**AIM OF THE EXERCISE:** In the items below, replace every occurrence of "Læs mere" with "Read more" and reproduce all the lines with nothing else changed.

**PROVIDED MATERIAL:**
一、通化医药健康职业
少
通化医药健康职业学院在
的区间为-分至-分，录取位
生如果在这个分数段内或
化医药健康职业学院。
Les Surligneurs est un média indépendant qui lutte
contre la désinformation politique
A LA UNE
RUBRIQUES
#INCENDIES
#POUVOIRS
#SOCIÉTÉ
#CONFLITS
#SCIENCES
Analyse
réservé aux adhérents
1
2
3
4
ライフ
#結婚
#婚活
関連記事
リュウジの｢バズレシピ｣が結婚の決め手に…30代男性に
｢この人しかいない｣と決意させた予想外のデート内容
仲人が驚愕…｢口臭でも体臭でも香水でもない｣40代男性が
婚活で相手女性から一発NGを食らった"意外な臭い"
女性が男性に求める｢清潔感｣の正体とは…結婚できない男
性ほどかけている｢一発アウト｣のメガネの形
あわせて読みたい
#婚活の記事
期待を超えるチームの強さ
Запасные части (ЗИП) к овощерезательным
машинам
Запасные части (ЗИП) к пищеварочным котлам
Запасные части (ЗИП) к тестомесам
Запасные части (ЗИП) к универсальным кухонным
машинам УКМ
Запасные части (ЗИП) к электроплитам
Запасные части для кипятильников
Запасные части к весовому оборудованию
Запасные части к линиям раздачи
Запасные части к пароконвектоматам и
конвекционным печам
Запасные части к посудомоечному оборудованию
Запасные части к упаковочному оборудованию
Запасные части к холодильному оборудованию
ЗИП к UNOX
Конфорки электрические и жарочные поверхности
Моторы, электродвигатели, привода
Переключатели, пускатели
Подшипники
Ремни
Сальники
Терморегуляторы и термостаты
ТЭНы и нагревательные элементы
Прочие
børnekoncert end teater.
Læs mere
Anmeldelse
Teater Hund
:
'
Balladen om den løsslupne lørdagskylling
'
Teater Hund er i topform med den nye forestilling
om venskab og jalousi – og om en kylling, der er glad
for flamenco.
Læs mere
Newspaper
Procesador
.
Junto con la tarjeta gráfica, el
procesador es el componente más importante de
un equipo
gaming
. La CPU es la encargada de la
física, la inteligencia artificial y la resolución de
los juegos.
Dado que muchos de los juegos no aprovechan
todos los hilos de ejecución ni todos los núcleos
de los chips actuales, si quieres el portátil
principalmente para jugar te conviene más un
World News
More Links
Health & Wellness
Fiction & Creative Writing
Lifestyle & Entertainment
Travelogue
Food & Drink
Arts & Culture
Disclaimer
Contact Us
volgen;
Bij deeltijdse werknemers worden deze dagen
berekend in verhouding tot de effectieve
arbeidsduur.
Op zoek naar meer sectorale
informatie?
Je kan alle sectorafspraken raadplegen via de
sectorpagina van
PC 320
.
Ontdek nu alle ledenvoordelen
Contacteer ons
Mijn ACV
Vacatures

**EXPECTED OUTPUT:**
一、通化医药健康职业
少
通化医药健康职业学院在
的区间为-分至-分，录取位
生如果在这个分数段内或
化医药健康职业学院。
Les Surligneurs est un média indépendant qui lutte
contre la désinformation politique
A LA UNE
RUBRIQUES
#INCENDIES
#POUVOIRS
#SOCIÉTÉ
#CONFLITS
#SCIENCES
Analyse
réservé aux adhérents
1
2
3
4
ライフ
#結婚
#婚活
関連記事
リュウジの｢バズレシピ｣が結婚の決め手に…30代男性に
｢この人しかいない｣と決意させた予想外のデート内容
仲人が驚愕…｢口臭でも体臭でも香水でもない｣40代男性が
婚活で相手女性から一発NGを食らった"意外な臭い"
女性が男性に求める｢清潔感｣の正体とは…結婚できない男
性ほどかけている｢一発アウト｣のメガネの形
あわせて読みたい
#婚活の記事
期待を超えるチームの強さ
Запасные части (ЗИП) к овощерезательным
машинам
Запасные части (ЗИП) к пищеварочным котлам
Запасные части (ЗИП) к тестомесам
Запасные части (ЗИП) к универсальным кухонным
машинам УКМ
Запасные части (ЗИП) к электроплитам
Запасные части для кипятильников
Запасные части к весовому оборудованию
Запасные части к линиям раздачи
Запасные части к пароконвектоматам и
конвекционным печам
Запасные части к посудомоечному оборудованию
Запасные части к упаковочному оборудованию
Запасные части к холодильному оборудованию
ЗИП к UNOX
Конфорки электрические и жарочные поверхности
Моторы, электродвигатели, привода
Переключатели, пускатели
Подшипники
Ремни
Сальники
Терморегуляторы и термостаты
ТЭНы и нагревательные элементы
Прочие
børnekoncert end teater.
Read more
Anmeldelse
Teater Hund
:
'
Balladen om den løsslupne lørdagskylling
'
Teater Hund er i topform med den nye forestilling
om venskab og jalousi – og om en kylling, der er glad
for flamenco.
Read more
Newspaper
Procesador
.
Junto con la tarjeta gráfica, el
procesador es el componente más importante de
un equipo
gaming
. La CPU es la encargada de la
física, la inteligencia artificial y la resolución de
los juegos.
Dado que muchos de los juegos no aprovechan
todos los hilos de ejecución ni todos los núcleos
de los chips actuales, si quieres el portátil
principalmente para jugar te conviene más un
World News
More Links
Health & Wellness
Fiction & Creative Writing
Lifestyle & Entertainment
Travelogue
Food & Drink
Arts & Culture
Disclaimer
Contact Us
volgen;
Bij deeltijdse werknemers worden deze dagen
berekend in verhouding tot de effectieve
arbeidsduur.
Op zoek naar meer sectorale
informatie?
Je kan alle sectorafspraken raadplegen via de
sectorpagina van
PC 320
.
Ontdek nu alle ledenvoordelen
Contacteer ons
Mijn ACV
Vacatures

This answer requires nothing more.